Ziel der Aufgabe → Gib aus dem Kommentar zur Eingewöhnung den Abschnitt wortgetreu wieder, der mit „Mein Sohn (2“ beginnt und bis einschließlich „den Weg geben.“ reicht.

Übungstext →
- - - - -

Foto: Ronja Jung für geborgen-wachsen.de

3 Kommentare

  1. Anne-Sophie Marzolf

    Liebe Susanne,
    vielen Dank für den schönen Artikel.
    Mein Sohn (2 Jahre) befindet sich nun auch mitten in der Eingewöhnung bei einer Tagesmutter. Die ersten zwei Wochen schien es super zu laufen, mittlerweile sind knapp 4 Wochen um und er schreit sehr panisch, sobald mein Mann oder ich nur mal kurz den Raum verlassen. Ich habe nun natürlich große Angst, meinem Kind Schaden zuzufügen, wenn ich ihn jedes Mal erneut dieser Situation aussetze und weiß nun nicht mehr weiter. Die „normale“ Eingewöhnungszeit des Berliner Modells ist jetzt fast um und die Tagesmutter sagte schon, dass wir mit der regulären Zeit bei ihm wohl nicht hinkommen werden.
    Ich bin gerade extrem verunsichert und hoffe, du kannst mir vielleicht ein paar Tipps mit auf den Weg geben.

- - - - -

Datenteil →
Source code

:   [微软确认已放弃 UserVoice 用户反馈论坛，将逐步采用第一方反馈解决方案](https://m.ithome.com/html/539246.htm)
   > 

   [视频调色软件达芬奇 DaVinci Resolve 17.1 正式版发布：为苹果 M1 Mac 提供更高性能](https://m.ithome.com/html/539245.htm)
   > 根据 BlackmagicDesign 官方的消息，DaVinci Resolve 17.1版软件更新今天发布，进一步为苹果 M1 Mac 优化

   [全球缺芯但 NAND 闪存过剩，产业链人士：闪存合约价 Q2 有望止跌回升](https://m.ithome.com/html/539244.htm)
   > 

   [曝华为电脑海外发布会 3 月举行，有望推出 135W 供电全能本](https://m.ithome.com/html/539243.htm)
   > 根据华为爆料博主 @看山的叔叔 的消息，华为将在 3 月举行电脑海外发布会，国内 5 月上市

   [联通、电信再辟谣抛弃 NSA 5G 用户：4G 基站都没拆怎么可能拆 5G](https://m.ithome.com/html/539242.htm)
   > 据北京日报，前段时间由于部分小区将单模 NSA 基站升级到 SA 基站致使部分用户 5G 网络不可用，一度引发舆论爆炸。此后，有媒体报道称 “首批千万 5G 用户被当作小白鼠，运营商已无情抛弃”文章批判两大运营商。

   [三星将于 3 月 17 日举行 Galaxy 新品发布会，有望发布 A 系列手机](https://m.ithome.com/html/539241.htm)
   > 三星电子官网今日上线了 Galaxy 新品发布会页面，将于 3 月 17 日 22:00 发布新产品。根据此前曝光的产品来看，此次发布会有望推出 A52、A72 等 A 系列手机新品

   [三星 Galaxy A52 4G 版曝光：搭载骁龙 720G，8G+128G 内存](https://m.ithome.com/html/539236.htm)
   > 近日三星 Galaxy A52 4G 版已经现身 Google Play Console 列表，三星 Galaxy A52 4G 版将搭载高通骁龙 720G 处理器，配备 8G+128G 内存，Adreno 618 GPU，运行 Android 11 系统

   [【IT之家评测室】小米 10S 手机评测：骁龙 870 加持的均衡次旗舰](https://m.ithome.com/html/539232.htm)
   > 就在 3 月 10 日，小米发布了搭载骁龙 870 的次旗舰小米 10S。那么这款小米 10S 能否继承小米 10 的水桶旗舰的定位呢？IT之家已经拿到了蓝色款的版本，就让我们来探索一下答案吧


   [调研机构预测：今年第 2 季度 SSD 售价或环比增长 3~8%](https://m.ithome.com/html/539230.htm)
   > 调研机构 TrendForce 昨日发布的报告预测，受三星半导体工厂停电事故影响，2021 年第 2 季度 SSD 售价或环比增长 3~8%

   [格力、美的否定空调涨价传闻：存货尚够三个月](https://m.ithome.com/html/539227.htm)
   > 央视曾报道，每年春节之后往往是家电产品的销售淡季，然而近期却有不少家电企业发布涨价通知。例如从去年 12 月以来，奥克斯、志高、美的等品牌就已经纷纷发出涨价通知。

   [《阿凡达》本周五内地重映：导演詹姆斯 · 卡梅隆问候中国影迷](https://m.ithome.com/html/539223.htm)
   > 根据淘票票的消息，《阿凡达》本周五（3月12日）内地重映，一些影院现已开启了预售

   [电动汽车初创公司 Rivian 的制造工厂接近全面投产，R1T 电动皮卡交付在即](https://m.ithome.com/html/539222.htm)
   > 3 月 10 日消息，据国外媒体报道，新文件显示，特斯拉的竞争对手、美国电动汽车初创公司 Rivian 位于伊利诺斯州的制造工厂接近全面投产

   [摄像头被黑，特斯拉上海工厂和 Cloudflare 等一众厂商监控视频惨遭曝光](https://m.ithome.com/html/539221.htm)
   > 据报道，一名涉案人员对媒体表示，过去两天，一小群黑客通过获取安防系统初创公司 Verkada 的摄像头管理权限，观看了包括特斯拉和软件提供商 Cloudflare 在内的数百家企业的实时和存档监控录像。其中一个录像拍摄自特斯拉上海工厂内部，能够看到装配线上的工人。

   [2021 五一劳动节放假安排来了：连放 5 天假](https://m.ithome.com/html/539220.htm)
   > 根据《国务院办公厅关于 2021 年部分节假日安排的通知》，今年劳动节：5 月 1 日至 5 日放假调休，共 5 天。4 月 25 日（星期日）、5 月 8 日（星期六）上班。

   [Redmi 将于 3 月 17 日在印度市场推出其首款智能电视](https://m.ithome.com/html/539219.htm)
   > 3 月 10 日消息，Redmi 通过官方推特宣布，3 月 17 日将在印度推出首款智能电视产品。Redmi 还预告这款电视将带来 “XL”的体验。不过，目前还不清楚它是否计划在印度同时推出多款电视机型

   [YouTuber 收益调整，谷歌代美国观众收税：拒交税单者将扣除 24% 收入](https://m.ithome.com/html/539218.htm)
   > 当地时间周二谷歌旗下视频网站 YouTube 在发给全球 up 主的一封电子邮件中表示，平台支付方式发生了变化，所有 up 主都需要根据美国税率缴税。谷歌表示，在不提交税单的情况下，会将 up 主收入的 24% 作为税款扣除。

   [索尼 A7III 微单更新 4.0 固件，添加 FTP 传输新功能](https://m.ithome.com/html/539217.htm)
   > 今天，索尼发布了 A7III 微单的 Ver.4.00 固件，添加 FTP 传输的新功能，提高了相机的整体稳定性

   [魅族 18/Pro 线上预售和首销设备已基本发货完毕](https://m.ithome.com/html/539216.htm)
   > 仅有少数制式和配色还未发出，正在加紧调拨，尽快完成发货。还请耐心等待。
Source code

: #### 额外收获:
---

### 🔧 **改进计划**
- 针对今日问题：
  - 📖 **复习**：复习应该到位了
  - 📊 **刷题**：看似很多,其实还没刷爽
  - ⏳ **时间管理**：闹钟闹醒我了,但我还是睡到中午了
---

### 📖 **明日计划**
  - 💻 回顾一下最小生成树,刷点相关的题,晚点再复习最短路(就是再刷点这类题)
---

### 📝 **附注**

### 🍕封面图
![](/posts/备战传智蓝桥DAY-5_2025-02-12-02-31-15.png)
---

- - - - -

Antwort zur Übung →
Mein Sohn (2 Jahre) befindet sich nun auch mitten in der Eingewöhnung bei einer Tagesmutter. Die ersten zwei Wochen schien es super zu laufen, mittlerweile sind knapp 4 Wochen um und er schreit sehr panisch, sobald mein Mann oder ich nur mal kurz den Raum verlassen. Ich habe nun natürlich große Angst, meinem Kind Schaden zuzufügen, wenn ich ihn jedes Mal erneut dieser Situation aussetze und weiß nun nicht mehr weiter. Die „normale“ Eingewöhnungszeit des Berliner Modells ist jetzt fast um und die Tagesmutter sagte schon, dass wir mit der regulären Zeit bei ihm wohl nicht hinkommen werden.
    Ich bin gerade extrem verunsichert und hoffe, du kannst mir vielleicht ein paar Tipps mit auf den Weg geben.